In the present case, the facts with respect to the wife's use of her earnings were similar to the facts in the Cleverdon case above referred to. In the present case the acts and conduct of the husband with reference to the wife's earnings were such that the court might have concluded they impliedly agreed that her earnings would not be regarded as community property. As above shown, the employer made no deduction from the wife's salary in paying the premiums, and the court found that the premiums were paid by the employer as a voluntary contribution and they were not a part of the wife's earnings. Even if the premiums should be regarded as a kind of fringe benefit incident to her employment, it would not follow that such a benefit was community property.
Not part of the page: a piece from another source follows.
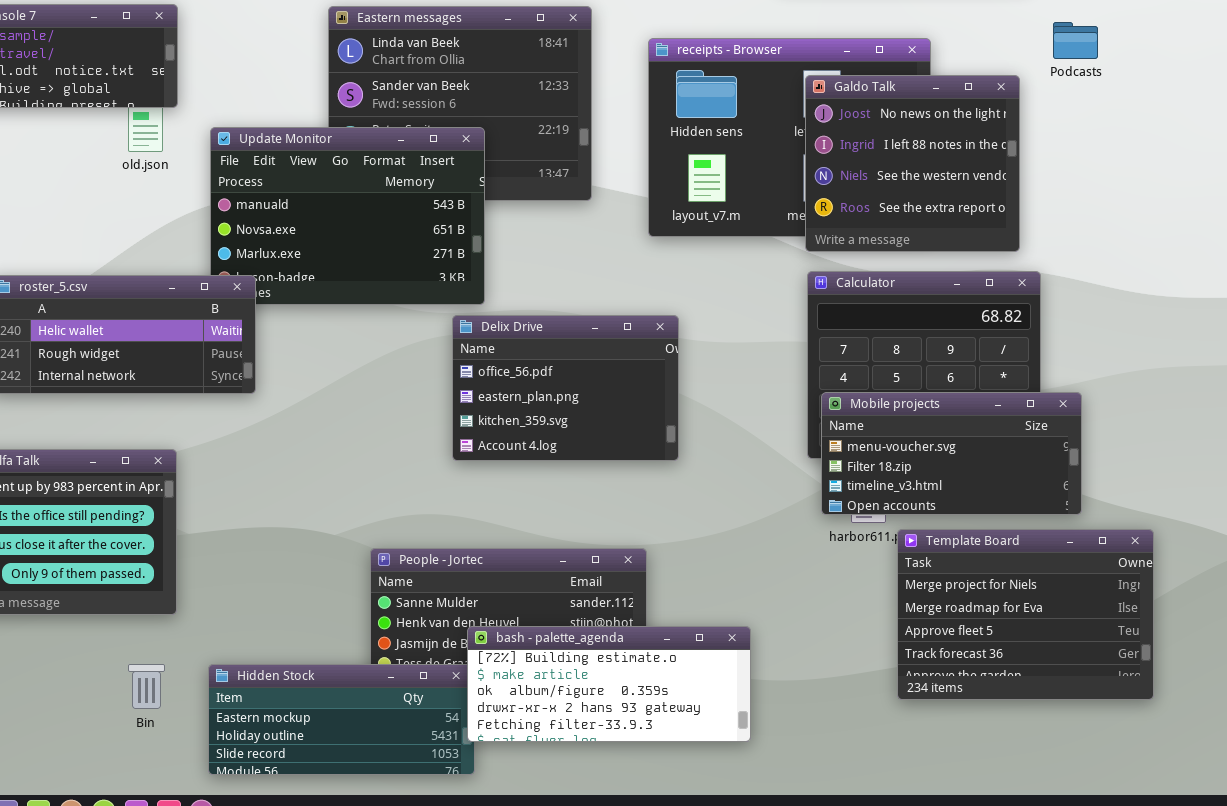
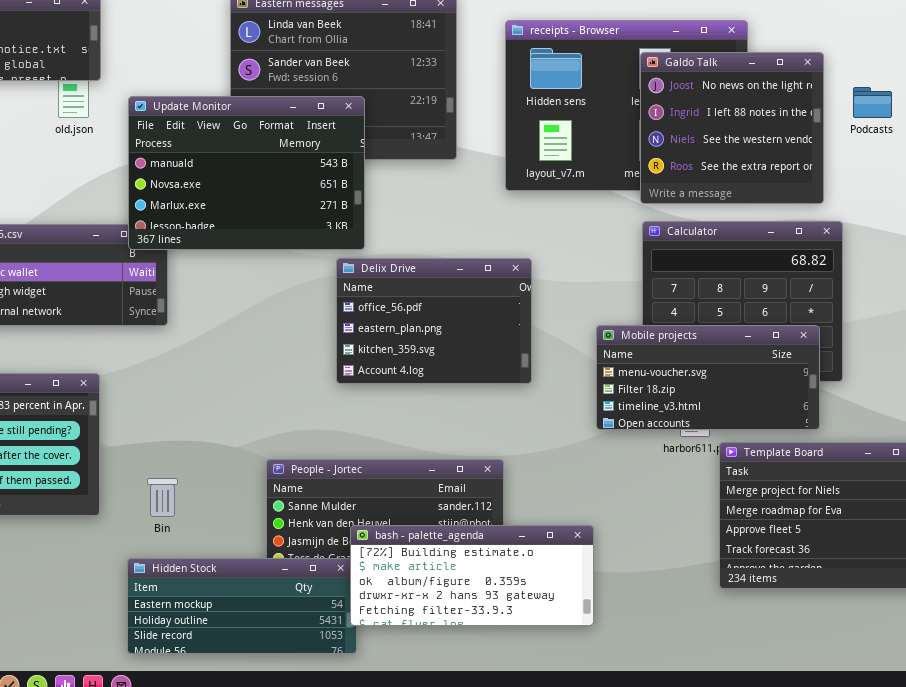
Podcasts: [1053,22,1098,59] -> [853,87,892,118], moved
Update Monitor: [210,127,485,305] -> [128,96,365,250], raised
Mobile projects: [821,392,1082,515] -> [596,325,820,430], moved
Bin: [128,664,165,709] -> [147,478,178,517], moved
The acts and conduct of the husband with reference to the earnings the wife actually received in cash would indicate that he would also allow the wife to treat the fringe benefit (which was not cash received) as her own in the same manner as he allowed her to treat her cash earnings as her own. He testified that he knew that she deposited all her earnings in her separate bank account and she spent her earnings for herself and her boy. As above stated, the court found that the husband knew that the wife had changed the designated beneficiary on or about November 15, 1955. According to his testimony, he knew on April 20, 1956, that the beneficiary had been changed. It is implicit, in the finding that the premiums and the proceeds were not community property, that the act of the wife in changing the beneficiary was done with his knowledge and consent and was not in contravention of his rights. The findings are supported by the evidence.

The judgment is affirmed.

Shinn, P.J., and Vallée, J., concurred.